▶ [Task description]
Output the lines of the records from the line containing "Als uw lokale" through the line containing "Heeft u per", both included, reproducing them character for character and nothing else.

* * * * * * *

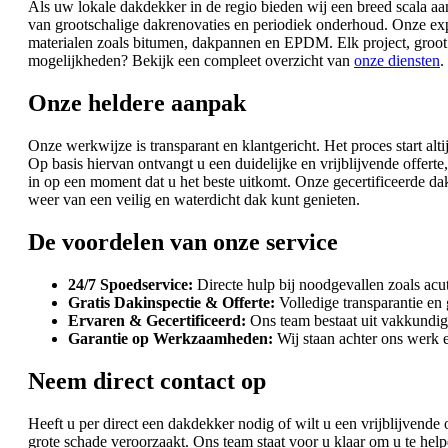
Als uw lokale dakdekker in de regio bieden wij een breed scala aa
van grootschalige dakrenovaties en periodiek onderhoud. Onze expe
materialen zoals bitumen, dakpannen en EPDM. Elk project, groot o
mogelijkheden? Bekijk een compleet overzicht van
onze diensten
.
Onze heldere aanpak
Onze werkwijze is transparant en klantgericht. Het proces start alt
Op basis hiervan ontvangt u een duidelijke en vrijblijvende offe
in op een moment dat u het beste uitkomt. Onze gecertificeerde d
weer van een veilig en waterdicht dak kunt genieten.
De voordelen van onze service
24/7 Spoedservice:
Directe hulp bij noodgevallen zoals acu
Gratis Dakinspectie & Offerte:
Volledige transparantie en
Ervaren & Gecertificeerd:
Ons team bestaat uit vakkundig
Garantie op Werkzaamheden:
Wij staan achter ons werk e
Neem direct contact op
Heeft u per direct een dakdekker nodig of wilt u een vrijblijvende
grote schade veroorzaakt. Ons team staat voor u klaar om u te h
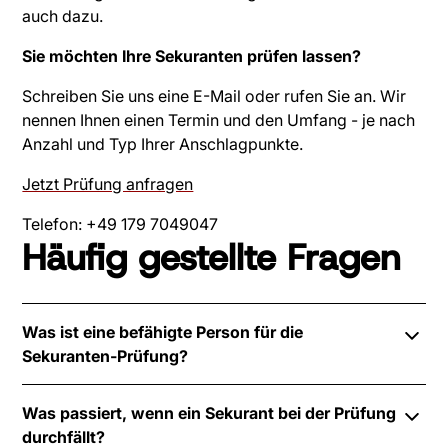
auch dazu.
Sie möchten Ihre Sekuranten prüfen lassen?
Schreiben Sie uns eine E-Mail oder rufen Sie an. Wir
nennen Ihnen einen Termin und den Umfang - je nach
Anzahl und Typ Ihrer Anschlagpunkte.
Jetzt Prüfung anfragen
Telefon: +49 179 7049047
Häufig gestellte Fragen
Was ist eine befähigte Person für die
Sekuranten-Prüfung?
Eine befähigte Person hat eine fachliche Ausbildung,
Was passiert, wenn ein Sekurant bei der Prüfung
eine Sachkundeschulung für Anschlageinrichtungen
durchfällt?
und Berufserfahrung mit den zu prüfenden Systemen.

* * * * * * *

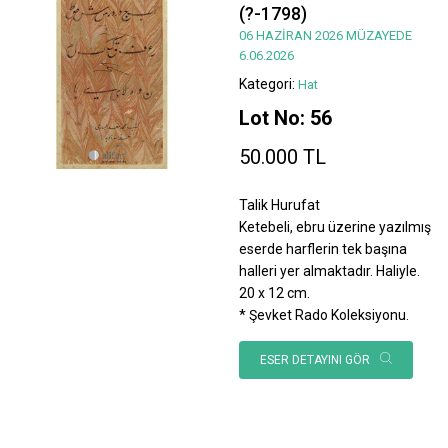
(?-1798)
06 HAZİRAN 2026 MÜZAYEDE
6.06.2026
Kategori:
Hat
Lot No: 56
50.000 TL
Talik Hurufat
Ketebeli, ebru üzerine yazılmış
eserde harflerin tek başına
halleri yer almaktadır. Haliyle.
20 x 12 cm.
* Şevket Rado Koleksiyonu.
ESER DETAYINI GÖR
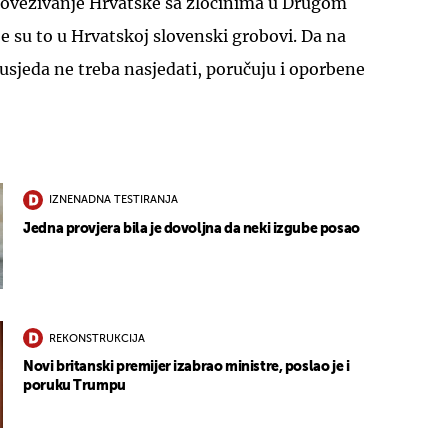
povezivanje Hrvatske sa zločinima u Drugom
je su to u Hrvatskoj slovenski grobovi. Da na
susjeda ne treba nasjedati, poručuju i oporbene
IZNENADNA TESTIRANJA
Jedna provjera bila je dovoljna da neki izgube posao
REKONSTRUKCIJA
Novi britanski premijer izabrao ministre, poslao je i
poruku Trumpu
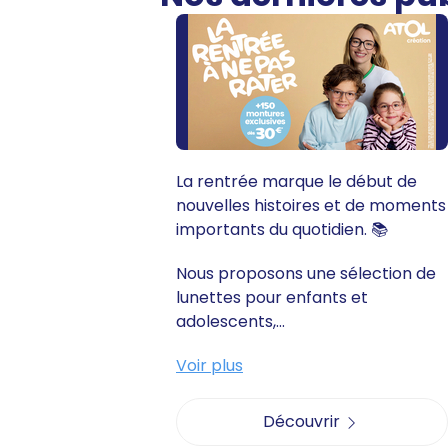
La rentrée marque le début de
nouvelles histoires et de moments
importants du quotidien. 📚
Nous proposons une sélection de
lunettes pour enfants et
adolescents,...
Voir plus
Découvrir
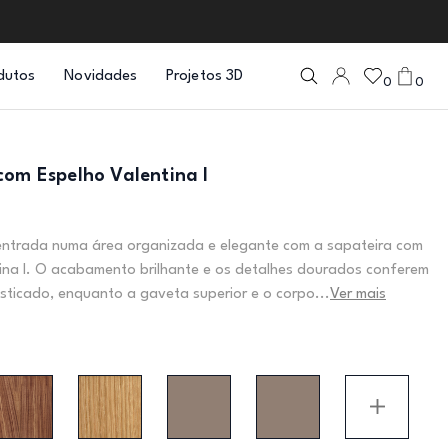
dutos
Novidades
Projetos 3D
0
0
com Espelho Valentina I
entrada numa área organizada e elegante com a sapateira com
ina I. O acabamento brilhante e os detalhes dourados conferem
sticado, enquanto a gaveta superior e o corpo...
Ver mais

* * * * * * *

▶ [Result of the task]
Als uw lokale dakdekker in de regio bieden wij een breed scala aa
van grootschalige dakrenovaties en periodiek onderhoud. Onze expe
materialen zoals bitumen, dakpannen en EPDM. Elk project, groot o
mogelijkheden? Bekijk een compleet overzicht van
onze diensten
.
Onze heldere aanpak
Onze werkwijze is transparant en klantgericht. Het proces start alt
Op basis hiervan ontvangt u een duidelijke en vrijblijvende offe
in op een moment dat u het beste uitkomt. Onze gecertificeerde d
weer van een veilig en waterdicht dak kunt genieten.
De voordelen van onze service
24/7 Spoedservice:
Directe hulp bij noodgevallen zoals acu
Gratis Dakinspectie & Offerte:
Volledige transparantie en
Ervaren & Gecertificeerd:
Ons team bestaat uit vakkundig
Garantie op Werkzaamheden:
Wij staan achter ons werk e
Neem direct contact op
Heeft u per direct een dakdekker nodig of wilt u een vrijblijvende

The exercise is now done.